Но в тот день он ушёл, даже не прикоснувшись к пище. Он решительно не хотел осквернять свою касту трапезой за одним столом с неверными. Он ушёл, а мы начали молиться ещё об одном чуде.
Только вчера мне удалось до конца узнать всю историю удивительного возвращения Мимозы. Я услышала её совсем случайно, посреди других разговоров.
Она ушла от нас совсем без денег. Она не сказала об этом ни слова, и мы ничего не знали. Какое-то время спустя нас прошиб панический страх: а что если у неё нет с собой ни гроша? Мы тут же послали ей вслед одного из наших работников, передав с ним деньги на дорогу. Но он задержался в пути и не догнал её.
Первая часть путешествия оказалась нетрудной, потому что её захватил с собой один из наших друзей. Но когда и повозка, и поезд остались позади, Мимозе предстояла долгая дорога пешком, целых пятнадцать миль. На руках она несла маленького, да еще и узелок с кое-какими вещами.

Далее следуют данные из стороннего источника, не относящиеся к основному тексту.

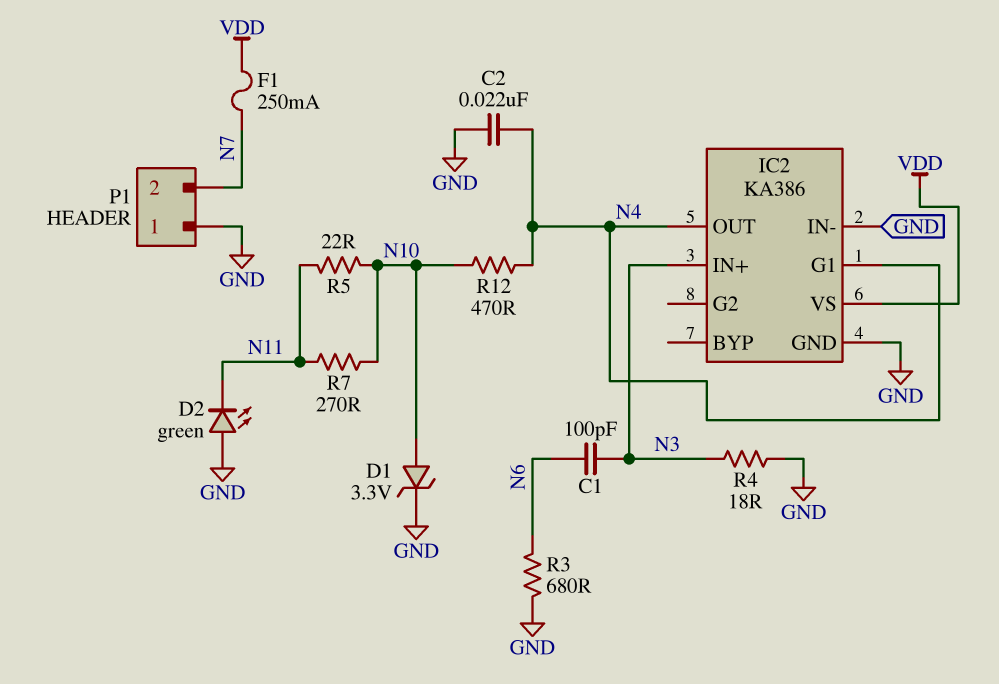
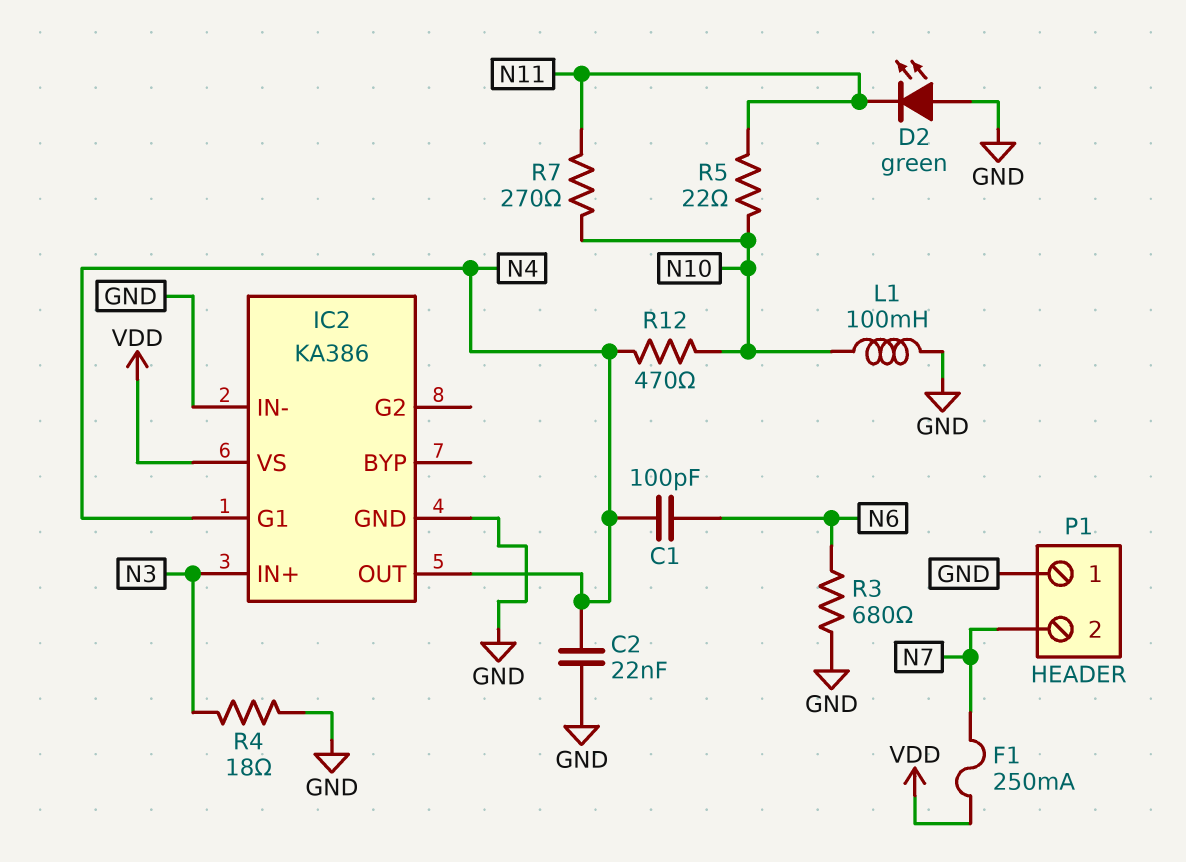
C1: 100pF (N3, N6) -> 100pF (N4, N6)
D1: zener 3.3V (A N10, K GND) -> none
L1: none -> 100mH (GND, N10)

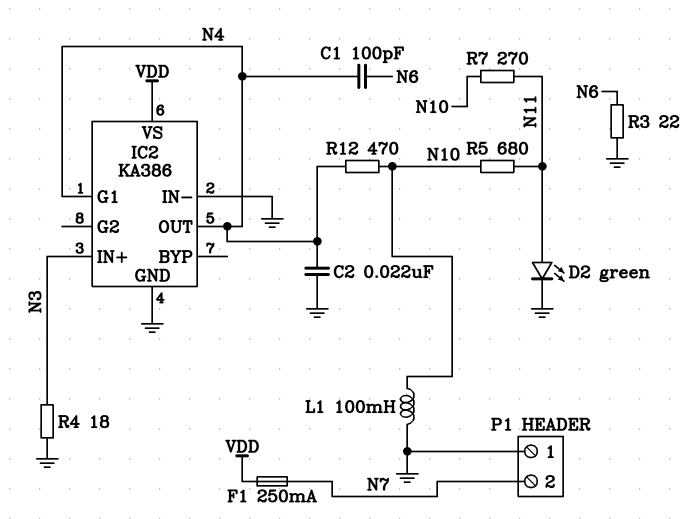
D2: LED green (A GND, K N11) -> LED green (A N11, K GND)
R3: 680 (GND, N6) -> 22 (GND, N6)
R5: 22 (N10, N11) -> 680 (N10, N11)

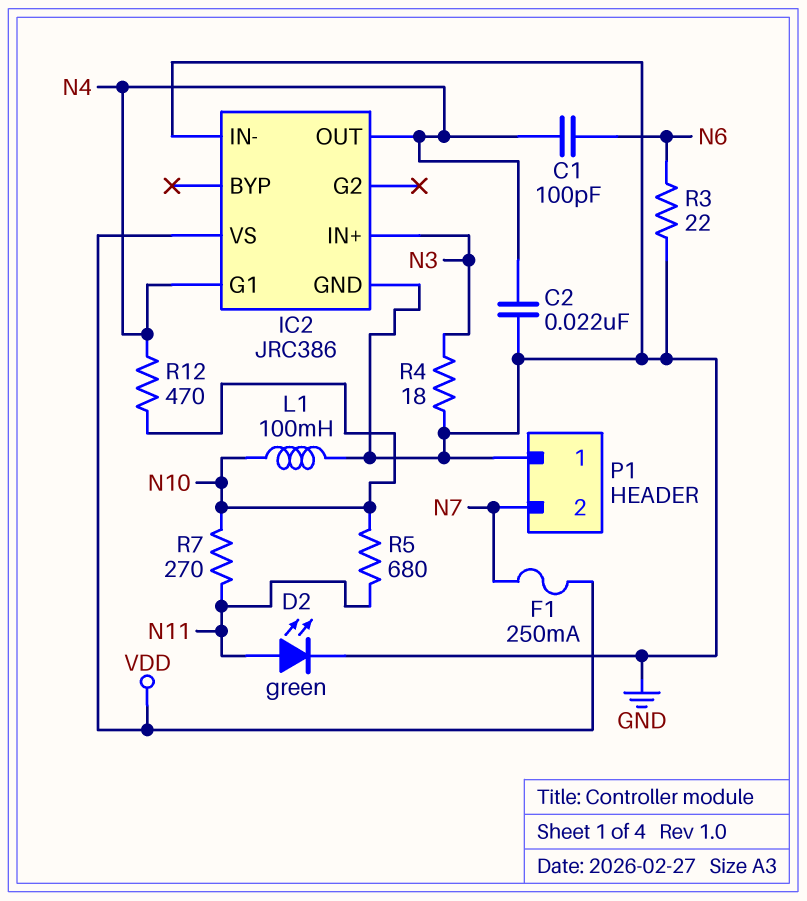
IC2: KA386 -> JRC386

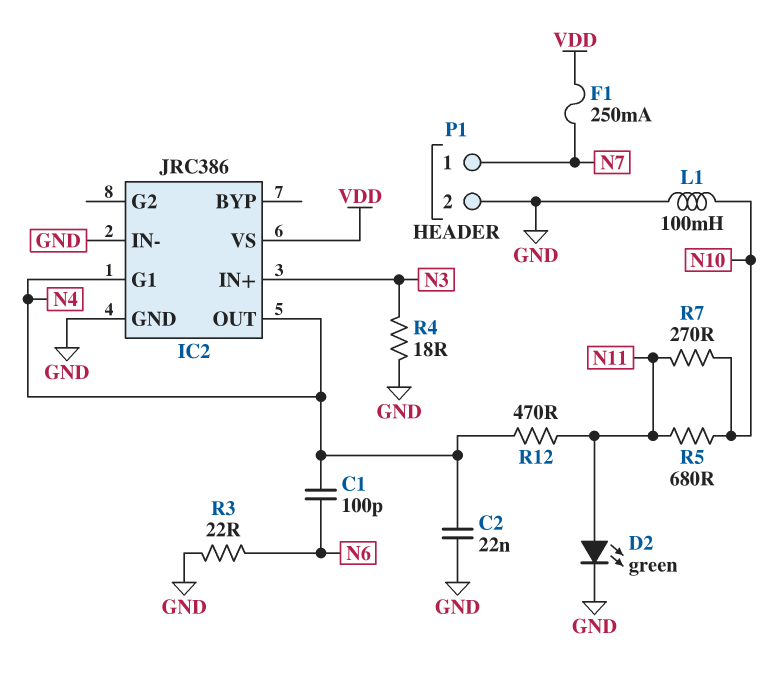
P1 pin 1: GND -> N7
P1 pin 2: N7 -> GND
R12: 470 (N4, N10) -> 470 (N4, N11)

Внезапно по пути ей стало нехорошо. Она присела на обочине, одна-одинёшенька. Ни одна индианка не захочет оказаться в одиночестве на большой дороге. Но брат, которому она заплатила за то, чтобы он проводил её к нам, ушёл домой ещё неделю назад.
— Отец, — произнесла она, как и прежде взглядывая на небо, — Отец, я так устала. Я потратила все деньги, чтобы привезти мальчиков в Донавур. Мне не на что нанять повозку. Но мне очень нужно попасть домой. Пожалуйста, дай мне силы идти!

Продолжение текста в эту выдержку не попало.